L’origine biologique du respect des normes. La transgression est donc essentielle au développement de l’être humain. Certains scientifiques vont plus loin: le fait de désobéir ou d’obéir aux normes sociales aurait pour origine un mécanisme neurologique. Une équipe du département de l’économie de l’Université de Zurich, dont les résultats ont été publiés en septembre dernier dans Science, a montré comment une zone du cerveau située à droite du cortex préfrontal, appelée rLPFC, était impliquée dans le respect des règles sociales.
«Nous avons mené une expérience avec une soixantaine de cobayes humains, raconte le premier auteur de l’étude, Christian Ruff. Nous avons activé leur zone rLPFC par le biais d’électrodes posées sur leur crâne. Ils se sont alors montrés 30% plus respectueux des normes que sans stimulation.» Mais cette expérience n’a fonctionné que dans le cas où les participants avaient été prévenus qu’ils allaient être punis s’ils ne se conformaient pas aux normes. Lorsque les règles du jeu ne comprenaient pas de sanction, les individus n’ont pas modifié leur comportement. Au contraire, ils ont eu tendance à davantage transgresser…«Cela pourrait nous indiquer que la zone rLPFC permet avant tout à l’individu de se conformer aux normes pour éviter les sanctions du groupe. Cette découverte est importante, estime Christian Ruff. Il s’agit probablement d’une évolution du cerveau qui a permis à notre espèce profondément grégaire de survivre. Ce qui est intéressant, c’est que le cortex préfrontal est l’une des zones du cerveau humain qui se développe tardivement, durant l’adolescence. Il n’est dès lors pas étonnant que notre système pénal prévoie un traitement spécial pour les mineurs.»
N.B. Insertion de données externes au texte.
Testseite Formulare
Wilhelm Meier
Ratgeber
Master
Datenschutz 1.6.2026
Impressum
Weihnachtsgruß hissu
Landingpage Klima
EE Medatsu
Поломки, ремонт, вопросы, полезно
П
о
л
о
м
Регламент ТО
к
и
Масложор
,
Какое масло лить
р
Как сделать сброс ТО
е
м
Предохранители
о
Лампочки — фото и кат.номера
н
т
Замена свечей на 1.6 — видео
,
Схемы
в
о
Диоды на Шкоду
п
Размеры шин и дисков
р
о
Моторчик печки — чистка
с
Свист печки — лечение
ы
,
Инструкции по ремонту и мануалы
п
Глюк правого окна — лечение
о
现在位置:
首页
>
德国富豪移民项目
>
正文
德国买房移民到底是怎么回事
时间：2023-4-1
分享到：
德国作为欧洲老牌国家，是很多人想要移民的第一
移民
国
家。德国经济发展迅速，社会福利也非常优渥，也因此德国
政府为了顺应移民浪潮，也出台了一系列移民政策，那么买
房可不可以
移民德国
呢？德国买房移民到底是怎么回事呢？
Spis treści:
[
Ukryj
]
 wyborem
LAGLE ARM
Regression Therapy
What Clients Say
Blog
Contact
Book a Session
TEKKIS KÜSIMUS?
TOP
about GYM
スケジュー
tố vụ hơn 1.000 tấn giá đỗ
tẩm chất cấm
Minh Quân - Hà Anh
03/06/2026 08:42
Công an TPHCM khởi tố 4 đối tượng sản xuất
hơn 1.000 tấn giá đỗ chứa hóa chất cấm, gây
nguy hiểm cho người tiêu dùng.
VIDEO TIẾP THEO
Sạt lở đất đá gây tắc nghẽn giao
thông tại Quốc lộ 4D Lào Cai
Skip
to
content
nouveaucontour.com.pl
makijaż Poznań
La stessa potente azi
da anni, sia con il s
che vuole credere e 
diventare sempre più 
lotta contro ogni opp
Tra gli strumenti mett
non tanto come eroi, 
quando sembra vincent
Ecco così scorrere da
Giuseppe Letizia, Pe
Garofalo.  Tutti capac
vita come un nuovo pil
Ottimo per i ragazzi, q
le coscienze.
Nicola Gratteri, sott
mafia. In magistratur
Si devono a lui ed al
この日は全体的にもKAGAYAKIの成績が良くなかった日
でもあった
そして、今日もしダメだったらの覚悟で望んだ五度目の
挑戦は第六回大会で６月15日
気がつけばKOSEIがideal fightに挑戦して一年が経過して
S’il s’agit pour l’instant de recherche fondamentale, l’étude zurichoise pourrait à l’avenir trouver des débouchés dans les traitements de maladies mentales dues à un dysfonctionnement de la zone rLPFC. Mais que les esprits paranoïaques se rassurent, il ne sera jamais possible de traiter toute forme de rébellion par ce biais: «On ne peut pas poser des électrodes sur la tête de quelqu’un sans son accord et ce type de stimulation ne fonctionne pas bien sans un consentement du sujet», affirme Christian Ruff.
Les entrepreneurs, des ados rebelles. Une nouvelle plutôt rassurante pour l’avenir. Car les individus qui innovent, créent ou changent le cours des choses font souvent partie de ceux qui n’aiment pas se conformer aux normes. Les exemples abondent dans l’histoire de l’humanité, de Diogène à Galilée, en passant par Steve Jobs. Une récente étude menée par des psychologues allemands et suédois a d’ailleurs montré que les créateurs d’entreprise avaient souvent été des adolescents rebelles. Parue dans The Journal of Vocational Behavior, elle a analysé les parcours d’un échantillon de 1’000 individus suédois, entre l’âge de 10 et de 50 ans. Les chercheurs ont pu établir un lien clair entre le désir d’enfreindre les règles durant l’adolescence et une future carrière entrepreneuriale.
«Sans être asociaux ou criminels, ces jeunes avaient de la peine à respecter les normes imposées par leurs parents, les horaires ou les codes de la route», résume Martin Obschonka, coauteur de l’étude et chercheur à l’Université Friedrich-Schiller de Jena. Parmi les exemples célèbres qui corroborent ces résultats, on trouve Bill Gates, plusieurs fois arrêté dans sa jeunesse pour des excès de vitesse. Ou Steve Jobs qui, à 18 ans, a cessé de fréquenter les cours de l’université pour laquelle ses parents s’étaient ruinés, tout en décidant de ne plus se laver… «Rien d’audacieux n’existe sans désobéissance aux règles», disait Jean Cocteau.